Going through the delightful airport ‘hut’ which passed as a terminal (you know, the sort of old world airport you could tearfully wave goodbye to a loved one as they boarded the plane), we collected our bag from the human (!) ‘luggage carousel’ , and soon found ourselves riding a traditional Filipino tricycle.
The experience was fun to say the least, it filled my senses and was in an odd way cosy in a peculiarly vulnerable kind of way! I felt like I needed to concentrate and developed a strange kind of rapport with the driver, perhaps because I felt there was more to lose if he were to falter! Indeed this was OUR driver, who I would share all these outdoor senses with, including every bump, every breath of wind, every passing pedestrian and vehicle, every puddle or raindrop that caught us out, and ultimately every success in reaching our destination in one piece and more significantly, wiser of the environment that surrounded us. A car, just like a big airport or plane, would have only succeeded in shielding us from these experiences that make travel so interesting. Indeed the subsequent journey on a traditional Filipino outrigger boat to Boracay Island itself, only added to this experience, as did the delightful traditional Filipino house, complete with hammock that awaited us. What also greeted us at what was to be our accommodation for the next 5 nights was a typically warm Filipino welcome from the owners.

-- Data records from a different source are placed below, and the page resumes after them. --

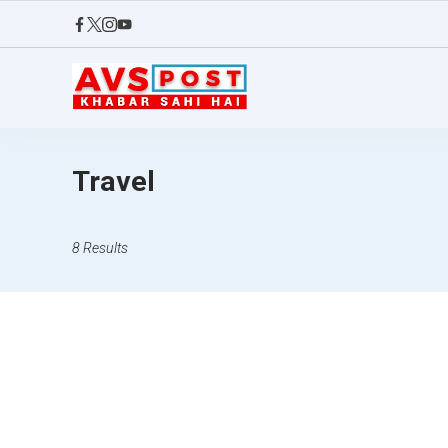
Skip
to
content
AVS
POST
Travel
8 Results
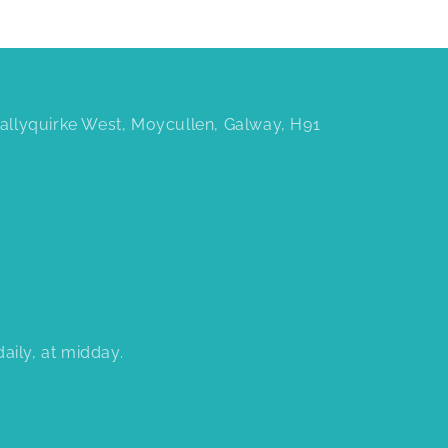
 Ballyquirke West, Moycullen, Galway, H91
aily, at midday.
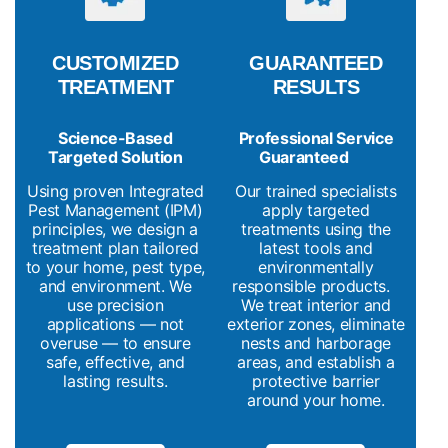
CUSTOMIZED
GUARANTEED
TREATMENT
RESULTS
Science-Based
Professional Service
Targeted Solution
Guaranteed
Using proven Integrated
Our trained specialists
Pest Management (IPM)
apply targeted
principles, we design a
treatments using the
treatment plan tailored
latest tools and
to your home, pest type,
environmentally
and environment. We
responsible products.
use precision
We treat interior and
applications — not
exterior zones, eliminate
overuse — to ensure
nests and harborage
safe, effective, and
areas, and establish a
lasting results.
protective barrier
around your home.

Shortly after visiting the beach and with time to rest I reminded myself how this was everything me and my friends from the UK imagined a tropical paradise to be and more, the palm trees overhung the beaches even more effortlessly, the coconuts were bigger, the sea warmer and the breeze was even softer.
Ange I think was definitely reminded how I do indeed herald from temperate climbs – I guess the tropical environment was more familiar to her!

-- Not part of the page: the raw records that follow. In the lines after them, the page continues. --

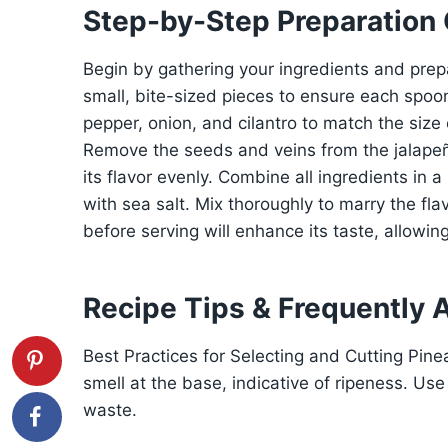
Step-by-Step Preparation
Begin by gathering your ingredients and prep
small, bite-sized pieces to ensure each spoonf
pepper, onion, and cilantro to match the size 
Remove the seeds and veins from the jalapeño 
its flavor evenly. Combine all ingredients in a
with sea salt. Mix thoroughly to marry the flav
before serving will enhance its taste, allowing
Recipe Tips & Frequently 
Best Practices for Selecting and Cutting Pin
smell at the base, indicative of ripeness. Use
waste.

The bad side of Boracay (there wasn’t much of it but yes this is supposed to be travel writing so I can’t just say everything was good!)
The beach was indeed stunning and as white as I think a beach could be, as too was the turquoise sea which seemed so bright and vivid it almost looked unreal, like an edited photograph. Foraging through the sand and able to distinguish the coral fragments as I let the sand slip through my fingers I was reminded of the amazing intricacies of nature to create such beauty, a stark contrast to the all too often bland, brash establishments that dominated large areas of the main beach.
I, like other tourists are all for music, restaurants and entertainment, but Boracay had clearly suffered from a lack of, if any, strictly regulated development that had preserving its natural beauty and heritage as a priority. Further evidence of this portrayed itself in many ways, perhaps the most startling was the difficulty to locate a single restaurant that served Filipino, yes Filipino food! When we did find one and ordered a Filipino dish the waiter’s first reaction was not to promote his country’s dish, no quite the opposite, he actively discouraged me from going through with the order! His exact words were; “Are you sure you want this, its Filipino”.
Indeed this was a pattern that emerged throughout my stay in the Philippines and not just restricted to food – a pattern that revealed a country that (to the foreigner at least anyway) does not appear to celebrate and/or promote its heritage significantly and/or effectively. This was certainly new and nothing like anything I’d experienced in any other country.